Prohibits coercion, which term includes coercing, intimidating, threatening, and interfering.
An employer’s good faith effort with respect to the interactive process is a defense to damages just as it is with title I of the ADA.
EEOC has to come up with regulations within one year of Pres. Biden signing the bill. The regulations implementing the statute with respect to Congress must parallel the EEOC regulations.
There is a forcible waiver of State sovereign immunity.
Pregnant Workers Fairness Act Thoughts/Takeaways
A disability is not necessary for person to be protected by the Pregnant Workers Fairness Act.
Reasonable accommodations and undue hardship mean the same thing as the ADA and that is in the statute. Interesting question as to whether putting this in the statute would allow the Supreme Court to say that undue hardship and reasonable accommodation can mean something different with respect to religion than it does with respect to the ADA and the Pregnant Workers Fairness Act because analogous statutory language and final regulatory language do not exist in the religious accommodation area.
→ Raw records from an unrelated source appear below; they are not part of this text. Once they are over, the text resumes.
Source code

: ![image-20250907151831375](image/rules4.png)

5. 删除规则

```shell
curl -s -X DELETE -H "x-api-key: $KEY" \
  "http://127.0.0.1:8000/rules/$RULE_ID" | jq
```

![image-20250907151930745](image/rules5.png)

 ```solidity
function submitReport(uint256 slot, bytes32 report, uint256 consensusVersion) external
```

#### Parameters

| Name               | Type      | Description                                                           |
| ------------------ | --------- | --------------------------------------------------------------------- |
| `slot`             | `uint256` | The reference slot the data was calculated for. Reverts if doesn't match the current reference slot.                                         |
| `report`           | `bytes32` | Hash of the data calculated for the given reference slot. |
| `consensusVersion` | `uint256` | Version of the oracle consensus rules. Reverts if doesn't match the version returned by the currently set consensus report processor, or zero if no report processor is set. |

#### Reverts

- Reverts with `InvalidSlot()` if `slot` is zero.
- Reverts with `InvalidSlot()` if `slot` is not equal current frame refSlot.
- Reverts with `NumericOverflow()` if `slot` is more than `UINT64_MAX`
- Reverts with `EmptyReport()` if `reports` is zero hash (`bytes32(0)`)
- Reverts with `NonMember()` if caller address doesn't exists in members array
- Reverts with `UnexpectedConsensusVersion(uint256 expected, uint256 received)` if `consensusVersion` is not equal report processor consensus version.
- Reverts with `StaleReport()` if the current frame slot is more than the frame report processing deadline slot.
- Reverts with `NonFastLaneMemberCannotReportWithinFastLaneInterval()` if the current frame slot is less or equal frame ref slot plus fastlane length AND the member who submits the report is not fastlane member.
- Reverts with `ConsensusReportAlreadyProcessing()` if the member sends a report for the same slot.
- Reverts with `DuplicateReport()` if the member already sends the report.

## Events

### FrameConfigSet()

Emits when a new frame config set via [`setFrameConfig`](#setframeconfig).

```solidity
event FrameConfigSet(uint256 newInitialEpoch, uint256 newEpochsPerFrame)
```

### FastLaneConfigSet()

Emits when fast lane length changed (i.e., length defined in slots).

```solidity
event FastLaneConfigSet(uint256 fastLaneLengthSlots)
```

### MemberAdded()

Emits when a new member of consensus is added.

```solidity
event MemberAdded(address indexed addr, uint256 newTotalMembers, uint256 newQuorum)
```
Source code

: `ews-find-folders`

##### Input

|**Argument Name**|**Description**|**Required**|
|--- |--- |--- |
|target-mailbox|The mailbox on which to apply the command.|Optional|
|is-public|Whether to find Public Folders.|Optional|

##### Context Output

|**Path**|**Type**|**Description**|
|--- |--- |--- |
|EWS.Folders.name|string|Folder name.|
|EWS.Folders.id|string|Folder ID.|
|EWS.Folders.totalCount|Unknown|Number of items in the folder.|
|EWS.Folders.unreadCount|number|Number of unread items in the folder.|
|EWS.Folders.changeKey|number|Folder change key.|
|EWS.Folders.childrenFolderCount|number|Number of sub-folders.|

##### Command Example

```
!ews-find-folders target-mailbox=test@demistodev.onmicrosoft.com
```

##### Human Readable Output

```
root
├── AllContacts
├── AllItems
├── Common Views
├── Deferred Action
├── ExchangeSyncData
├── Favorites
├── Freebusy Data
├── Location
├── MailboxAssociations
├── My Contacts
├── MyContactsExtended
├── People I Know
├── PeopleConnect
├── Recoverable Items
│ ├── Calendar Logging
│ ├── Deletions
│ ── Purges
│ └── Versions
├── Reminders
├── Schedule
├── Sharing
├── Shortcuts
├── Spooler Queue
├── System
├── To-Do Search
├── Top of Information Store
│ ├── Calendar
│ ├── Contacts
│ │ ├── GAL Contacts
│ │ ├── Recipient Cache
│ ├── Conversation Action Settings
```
Also, while the law theoretically applies to religious employers, don’t forget about Our Lady of Guadalupe and Hosanna-Tabor, here
Interactive process is specifically in the statute. With respect to the ADA, it only appears in the title I regulations but has been adopted widely throughout title I-III jurisprudence.
In the unlawful employment practices section of the Act, the very first subsection implicitly says that the ADA’s concept of fundamental alteration found in title II and title III of the ADA is very much in play.
I have said for years that employers should go slowly with respect to insisting on leave rather than engaging in the interactive process and coming up with a reasonable accommodation. Subsection 4 of the unlawful employment practices section makes clear that employers cannot do this. I would expect that ADA plaintiff side lawyers use this particular provision by analogy against employers that force people on leave instead of engaging in the interactive process to see what accommodation may work for an employee with a disability.
The Act extends to terms, conditions, and privileges of employment.
Good faith efforts are a defense to damages just like in the ADA.
Sovereign immunity is forcibly waived. It will be interesting to see how the courts feel about that with respect to the Act’s congruence and proportionality to the harm being redressed. Keeping in mind that since women are in the intermediate class for purpose of equal protection jurisprudence, one has to figure that the odds would be quite high that courts would find sufficient congruence and proportionality and uphold the law as being constitutional.
The use of the term “based on,” means that causation is but for as detailed in Bostock, discussed here.
The Act means the confusion created by the Supreme Court in Young is now clarified by statute.
Previously, I have said in many a presentation that it is important to think ADA when accommodating pregnancy as a matter of preventive law, this Act now mandates such thinking.